Fred, who owns the Fond du Lac Campground on Duluth's far western end, said Wayne probably would have partnered on it with him. Fred still has a saw and a hammer his brother gave him.

"Every time I pick it up, I think of him," said Fred, a veteran of the 148th himself.

Wayne was a bicyclist, a skier, a skilled singer and an industrial arts teacher in nearby Wrenshall.

"My dad always says he was the nicest, the best Vine boy," Senior Master Sgt. Randy Vine, Wayne's nephew and Fred's son, told the News Tribune. "He was the one who didn't really swear, didn't really party or anything like that. He was more of a subdued guy."

The Vines own a trio of houses at the end of a road near the St. Louis River. Randy grew up in one of them, but has since bought and moved into the home Wayne shared with his sister, Faye.

"My entire life, I was here," Randy said of the house. He still has the mugs in which his uncle would make root beer floats for his family.

When the house belonged to Wayne and Faye, Randy remembered, Wayne would use stereo speakers and an attached microphone to razz Randy and his cousins during family get-togethers and sleepovers. It's the same stereo Randy and other then-youngsters listened to a broadcast of Wayne's funeral service.

"All the kids were in here," Randy said, gesturing to his living room. "We listened to it here."

Randy was a mechanic in the 148th. He said his uncle's death was in the back of his mind when he'd work on the base's planes. Other fatal flying accidents at the fighter wing — a December 1991 F-16 crash in Panama that killed two, for instance — struck him particularly hard.

"That's kind of hard to take," Randy said.

Also killed in the line of duty was Master Sgt. George Ion, a flight line mechanic who died on July 16, 1975, while removing a high-pressure air bottle from inside an F-101B jet.

"We were getting ready for an inspection, and, of course, people were tired, they're working overtime, working extra hours," recalled Chief Master Sgt. Bill Ion of Duluth, another longtime 148th member and one of George's three sons who followed him to the fighter wing. "It was a tragic accident. Pretty traumatic — for me and the whole family."

George was a charter member of the 179th Fighter Squadron, which means he was among the 50 people who first comprised the squadron when it was first activated in 1948. The squadron is a unit of the 148th.

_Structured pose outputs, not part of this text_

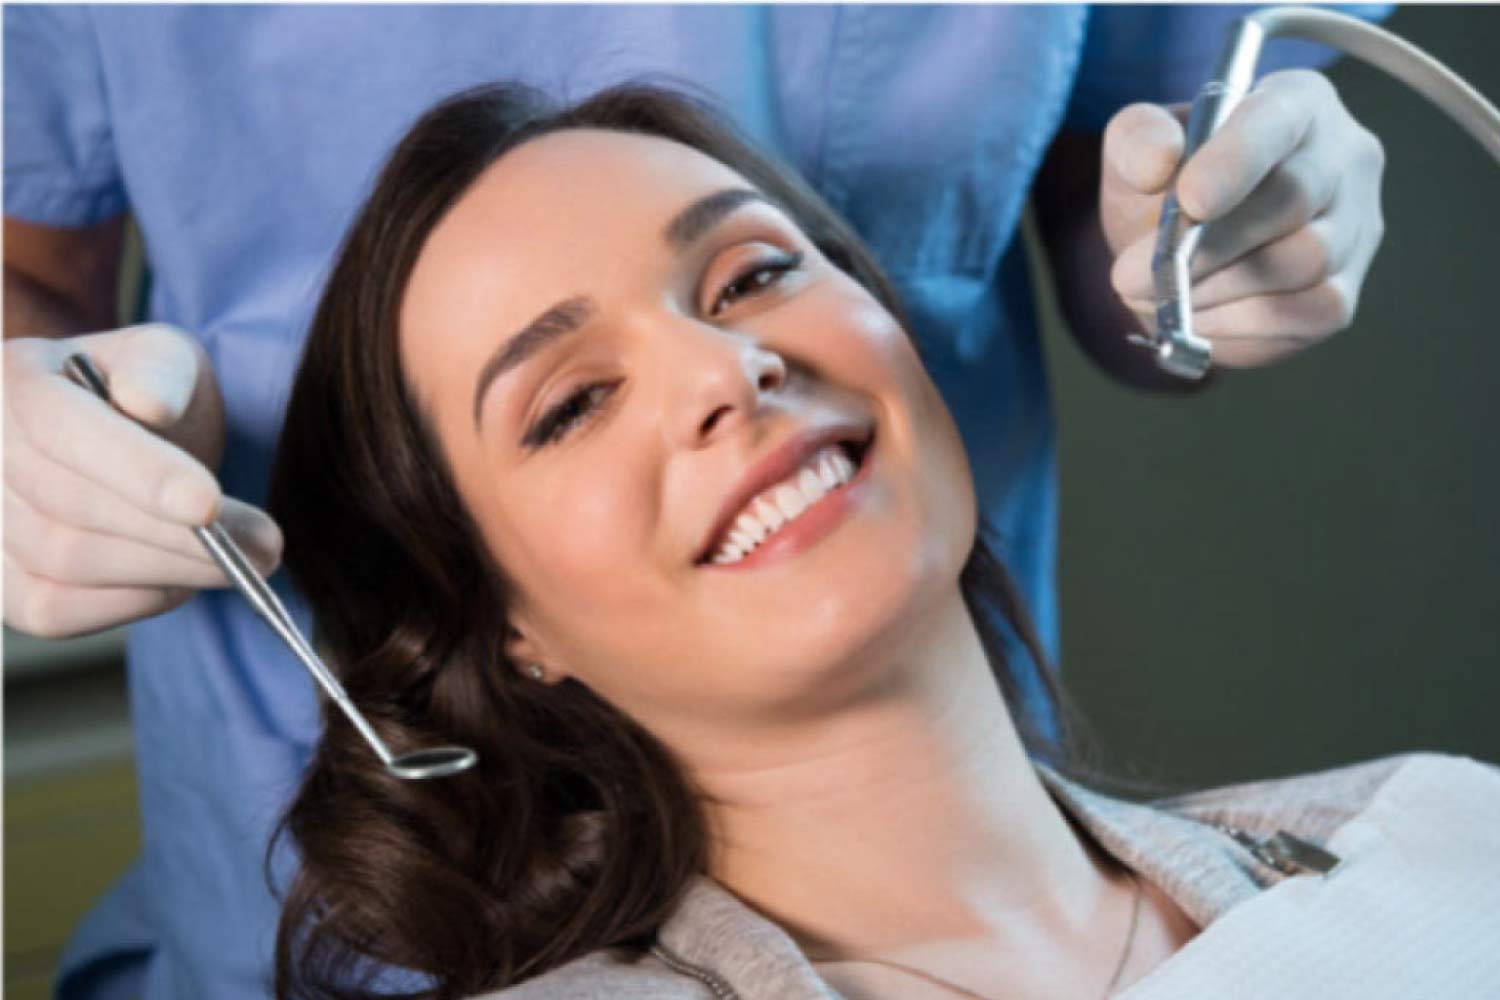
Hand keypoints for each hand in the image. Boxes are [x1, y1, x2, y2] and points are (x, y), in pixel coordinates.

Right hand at [4, 323, 282, 636]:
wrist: (119, 440)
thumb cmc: (146, 394)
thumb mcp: (167, 360)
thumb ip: (161, 371)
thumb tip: (148, 404)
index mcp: (15, 379)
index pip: (62, 428)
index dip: (137, 470)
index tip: (209, 504)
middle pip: (70, 509)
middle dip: (178, 535)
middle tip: (265, 546)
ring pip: (66, 565)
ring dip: (168, 571)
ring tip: (241, 562)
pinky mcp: (0, 584)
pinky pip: (55, 611)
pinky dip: (131, 601)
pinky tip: (181, 579)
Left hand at [1100, 69, 1385, 367]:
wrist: (1178, 251)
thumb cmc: (1166, 186)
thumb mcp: (1135, 151)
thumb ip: (1137, 141)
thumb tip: (1157, 162)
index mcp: (1294, 101)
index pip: (1279, 119)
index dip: (1237, 161)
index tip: (1190, 200)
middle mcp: (1342, 158)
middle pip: (1294, 199)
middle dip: (1207, 245)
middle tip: (1132, 275)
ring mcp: (1355, 229)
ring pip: (1304, 262)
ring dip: (1215, 288)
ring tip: (1158, 295)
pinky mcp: (1342, 294)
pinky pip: (1307, 313)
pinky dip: (1239, 324)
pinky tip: (1194, 319)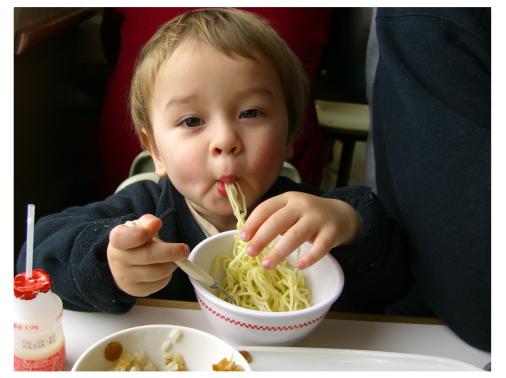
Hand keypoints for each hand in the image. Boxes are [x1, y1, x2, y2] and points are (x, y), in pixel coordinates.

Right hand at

He was also one of three survivors of a C-47 crash on Memorial Day 1954 in Hermantown. Bill, who was 7 years old at the time, said he doesn't remember much about that crash. He does, though, remember George Ion lost a "chunk" of his leg, and that he worked in the family's yard and rode a bicycle to rebuild his strength afterward.

George, Bill recalled, was an avid camper and Boy Scout troop leader who nudged his sons to earn Eagle Scout honors. The Ion family went on regular camping and fishing trips to the Lake Kabetogama area. For years, they did so with the family of Earl Sugars, another of the three survivors of the 1954 C-47 crash, Bill said.

He also fondly remembered family road trips to New Mexico and Pike's Peak.

"I think everybody got sick going up there," Bill said with a chuckle.

A mechanic in his spare time, George would restore cars: a Dodge pickup that he made roadworthy after a rollover, for instance, and an old Lincoln Zephyr.

"He got that thing running," said Bill, who would fetch tools and hold the flashlight for his father. "I don't know how the hell he did that one."

Now retired, Bill has taken up car reupholstery. It's a hobby, he joked, that has turned into a headache.

Every air guard crash or death is emotional, Bill said.

"Whether you know them personally or not ... you're up and down," he said, moving his hands up and down for emphasis. "You feel all that."